Chappie (2015): quando o filme não faz jus ao protagonista

Em seu terceiro longa-metragem, o cineasta Neill Blomkamp volta a investir em uma alegoria sci-fi sobre identidade, desta vez de um ponto de vista mais espiritual. O resultado é um longa derivativo e que não faz jus aos questionamentos postulados nem ao seu protagonista-título.

imageA despeito de seu longa-metragem de estreia como diretor, o genial “Distrito 9”, o ter alçado direto à condição de grande nome recente do gênero ficção científica, é preciso ter em mente que o cineasta sul-africano Neill Blomkamp é relativamente jovem e que este “Chappie”, seu mais recente trabalho, é apenas seu terceiro longa. Acompanhando sua curta filmografia (que inclui também o muito criticado “Elysium”), Blomkamp mostra-se um realizador fascinado com o tema da identidade, questionamento que liga suas três obras.

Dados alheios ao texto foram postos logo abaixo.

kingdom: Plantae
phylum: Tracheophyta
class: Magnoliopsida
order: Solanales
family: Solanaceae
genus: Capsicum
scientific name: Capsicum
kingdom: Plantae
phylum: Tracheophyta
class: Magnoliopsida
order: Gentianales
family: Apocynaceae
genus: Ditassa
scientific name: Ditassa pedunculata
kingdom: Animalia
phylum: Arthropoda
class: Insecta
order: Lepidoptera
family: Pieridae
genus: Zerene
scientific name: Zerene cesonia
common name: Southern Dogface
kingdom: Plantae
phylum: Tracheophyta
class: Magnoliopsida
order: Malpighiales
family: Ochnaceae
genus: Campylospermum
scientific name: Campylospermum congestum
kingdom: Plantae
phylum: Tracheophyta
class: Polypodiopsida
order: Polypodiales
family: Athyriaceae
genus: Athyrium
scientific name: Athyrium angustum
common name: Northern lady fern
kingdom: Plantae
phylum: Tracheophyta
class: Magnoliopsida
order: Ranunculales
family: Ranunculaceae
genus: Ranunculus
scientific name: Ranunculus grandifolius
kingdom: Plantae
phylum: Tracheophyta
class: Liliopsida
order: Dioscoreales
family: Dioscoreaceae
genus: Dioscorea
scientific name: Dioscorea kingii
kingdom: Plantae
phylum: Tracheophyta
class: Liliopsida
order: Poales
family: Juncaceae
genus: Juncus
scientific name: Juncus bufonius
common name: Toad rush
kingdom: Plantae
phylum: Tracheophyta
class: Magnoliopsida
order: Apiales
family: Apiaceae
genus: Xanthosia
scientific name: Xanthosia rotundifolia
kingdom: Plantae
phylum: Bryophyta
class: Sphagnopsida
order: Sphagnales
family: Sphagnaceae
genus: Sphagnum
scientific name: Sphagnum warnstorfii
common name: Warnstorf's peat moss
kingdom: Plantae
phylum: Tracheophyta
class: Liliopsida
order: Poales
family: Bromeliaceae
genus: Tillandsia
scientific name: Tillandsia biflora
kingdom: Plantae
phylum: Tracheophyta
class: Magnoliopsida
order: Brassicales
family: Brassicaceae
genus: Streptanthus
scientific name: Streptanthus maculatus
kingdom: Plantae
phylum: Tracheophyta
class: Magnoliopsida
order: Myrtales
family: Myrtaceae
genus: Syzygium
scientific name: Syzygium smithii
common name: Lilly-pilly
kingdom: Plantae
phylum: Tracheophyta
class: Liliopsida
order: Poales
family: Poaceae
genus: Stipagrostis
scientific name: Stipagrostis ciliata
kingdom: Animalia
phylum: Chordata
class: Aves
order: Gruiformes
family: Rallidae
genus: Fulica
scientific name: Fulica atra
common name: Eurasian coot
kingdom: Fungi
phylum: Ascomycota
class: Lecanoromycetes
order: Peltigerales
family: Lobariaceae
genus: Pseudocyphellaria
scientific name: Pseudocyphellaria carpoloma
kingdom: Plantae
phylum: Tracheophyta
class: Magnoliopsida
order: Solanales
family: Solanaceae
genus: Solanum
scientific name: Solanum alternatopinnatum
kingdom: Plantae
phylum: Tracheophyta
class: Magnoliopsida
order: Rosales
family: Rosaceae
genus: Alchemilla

O celebrado “Distrito 9” lidou com a identidade racial de seu protagonista, misturando de maneira inusitada Kafka, apartheid e ação. Por sua vez, “Elysium” era centrado na identidade social dos indivíduos, com apenas aqueles pertencentes à classe dominante tendo direitos plenos à serviços básicos decentes. Já em “Chappie” a questão beira o existencial, com temas como consciência e personalidade do indivíduo assumindo o centro do picadeiro aqui, com alguns toques de cyberpunk japonês – a influência de obras de Masamune Shirow como “Appleseed” e, especialmente, “O Fantasma do Futuro” é óbvia.

Na trama, a África do Sul passa a empregar robôs policiais para conter a crescente criminalidade urbana. Criados pelo inquieto inventor Deon (Dev Patel), essas unidades se mostram bastante eficientes, mas ainda são meras máquinas sem mente, enquanto a ambição do jovem cientista é criar uma inteligência artificial, uma consciência em si, contrariando as diretrizes de sua chefe (Sigourney Weaver).

Aproveitando uma unidade defeituosa, Deon a usa para seu experimento, nascendo assim Chappie (Sharlto Colpley). Raptado e “adotado) por uma dupla de ladrões desesperados (os rappers Ninja e Yo-Landi Visser), o ingênuo Chappie acaba abraçando de sua maneira os valores de seus “pais adotivos”, preso entre estes e os desígnios de seu criador, tão ou mais imperfeito que sua criatura. No meio disso tudo, o ambicioso Vince (Hugh Jackman) deseja colocar sua própria máquina no mercado e derrubar Deon, que considera seu rival. Ao descobrir a existência de Chappie, passa a considerá-lo uma abominação que deve ser destruída.

Natureza, duelo criação criatura, alma e espírito… Não deixa de ser irônico que, em meio a temas tão inerentes à humanidade, a fita só consiga desenvovê-los a contento quando o personagem-título, um robô, assume as rédeas da história. Se há algo digno de louvor na produção é o desenvolvimento do próprio Chappie, com a atuação extremamente sensível de Sharlto Copley, além do uso magnífico da tecnologia de captura de movimentos, ótimo design de produção e belos efeitos especiais. É fácil se apaixonar por Chappie e, por conta disso, os problemas da produção ficam mais fáceis de engolir.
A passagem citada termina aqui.